Scan the data below. Pull out each line where "camera" occurs.

Dataset:
········

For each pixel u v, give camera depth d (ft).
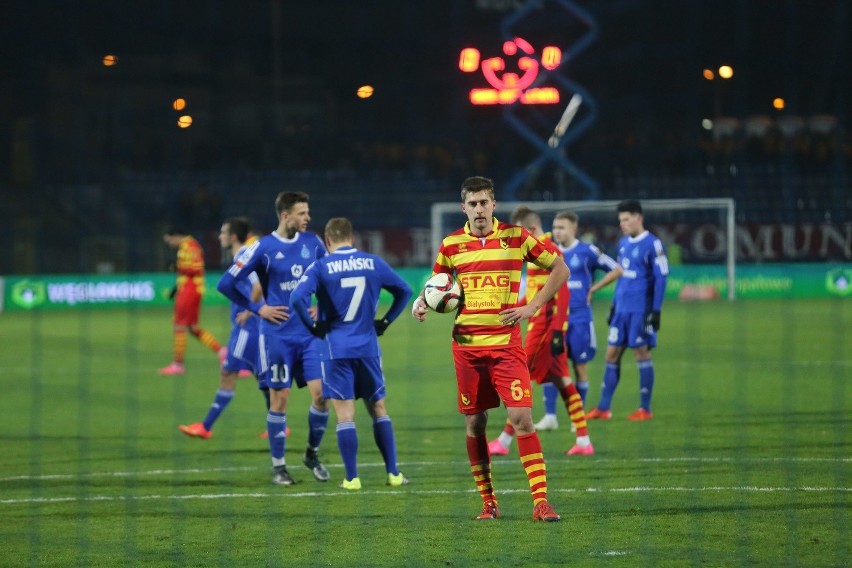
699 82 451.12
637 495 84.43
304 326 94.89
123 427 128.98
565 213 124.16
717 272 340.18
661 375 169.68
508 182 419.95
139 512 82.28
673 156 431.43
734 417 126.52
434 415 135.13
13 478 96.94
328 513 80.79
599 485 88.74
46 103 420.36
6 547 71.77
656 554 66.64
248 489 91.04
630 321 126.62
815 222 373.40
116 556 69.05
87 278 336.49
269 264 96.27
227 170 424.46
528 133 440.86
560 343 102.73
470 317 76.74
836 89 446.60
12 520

········

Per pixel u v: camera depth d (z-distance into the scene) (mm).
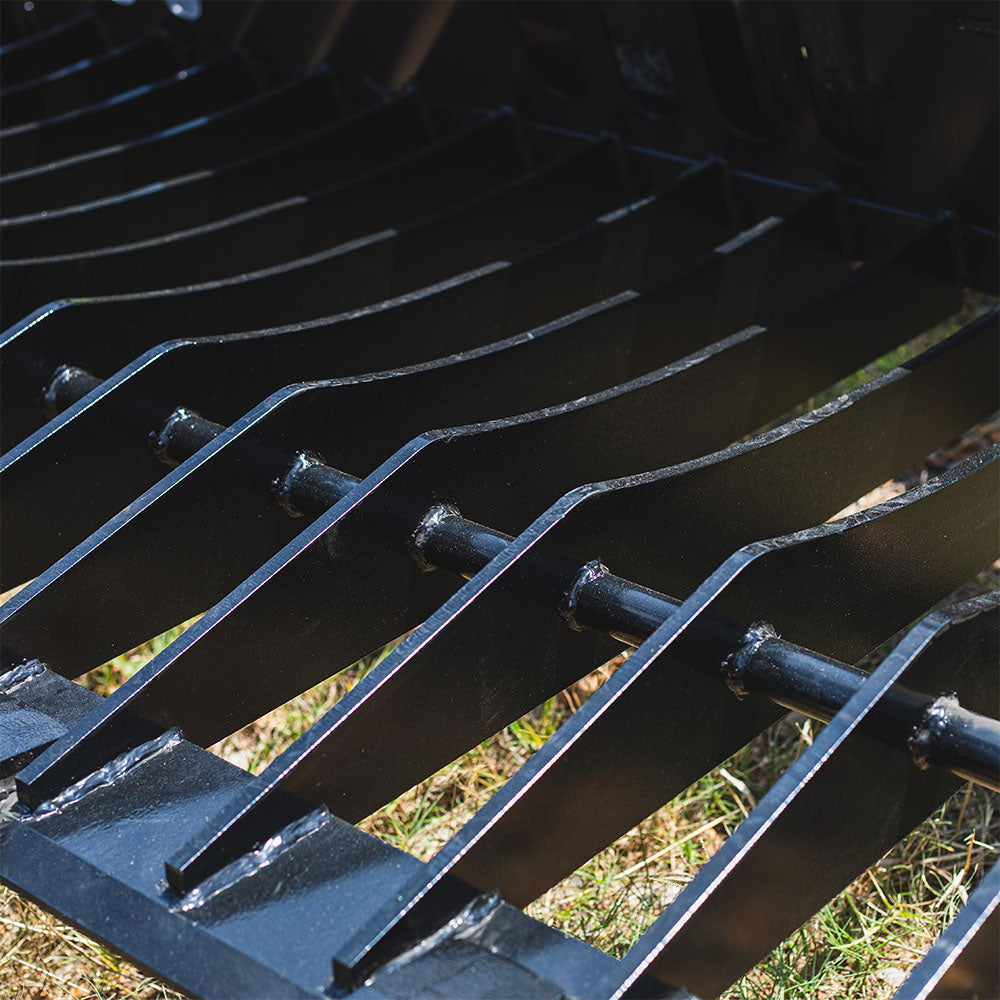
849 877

········

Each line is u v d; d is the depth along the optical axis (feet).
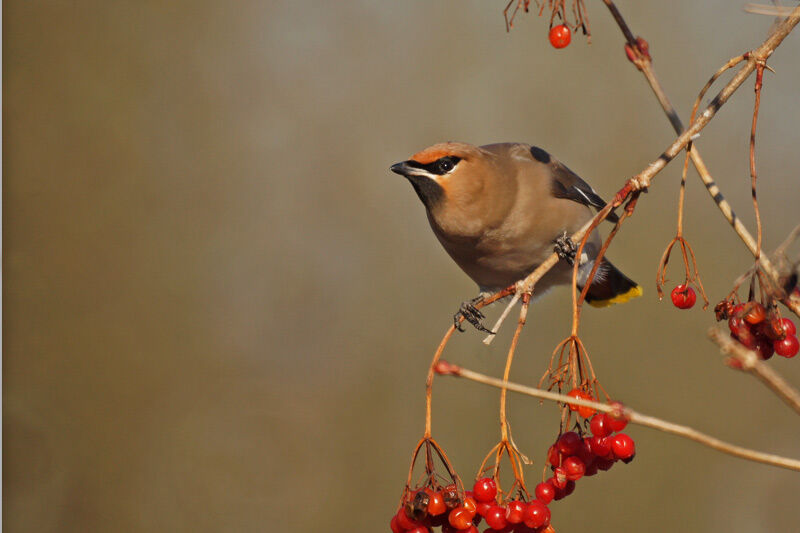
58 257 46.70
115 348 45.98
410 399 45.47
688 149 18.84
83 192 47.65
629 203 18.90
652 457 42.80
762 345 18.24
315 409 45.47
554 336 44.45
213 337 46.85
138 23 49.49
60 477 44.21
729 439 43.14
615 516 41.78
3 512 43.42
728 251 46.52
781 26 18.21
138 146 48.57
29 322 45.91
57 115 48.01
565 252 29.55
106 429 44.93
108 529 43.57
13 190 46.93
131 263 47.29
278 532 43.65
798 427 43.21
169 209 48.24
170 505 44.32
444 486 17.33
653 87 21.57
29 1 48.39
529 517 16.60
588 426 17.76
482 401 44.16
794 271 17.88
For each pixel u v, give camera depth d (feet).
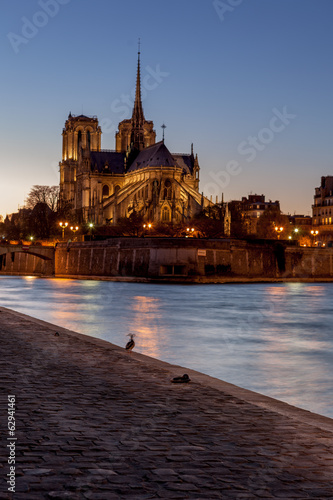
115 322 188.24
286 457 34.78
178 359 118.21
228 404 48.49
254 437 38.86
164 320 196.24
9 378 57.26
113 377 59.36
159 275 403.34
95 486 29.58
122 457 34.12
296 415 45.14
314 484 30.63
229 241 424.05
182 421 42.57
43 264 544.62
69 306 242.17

········

Answer section:
For each pixel u v, give camera depth d (ft).
Per pixel u v: camera depth d (z-distance into the scene) (mm).
For each pixel u v, give camera depth d (feet).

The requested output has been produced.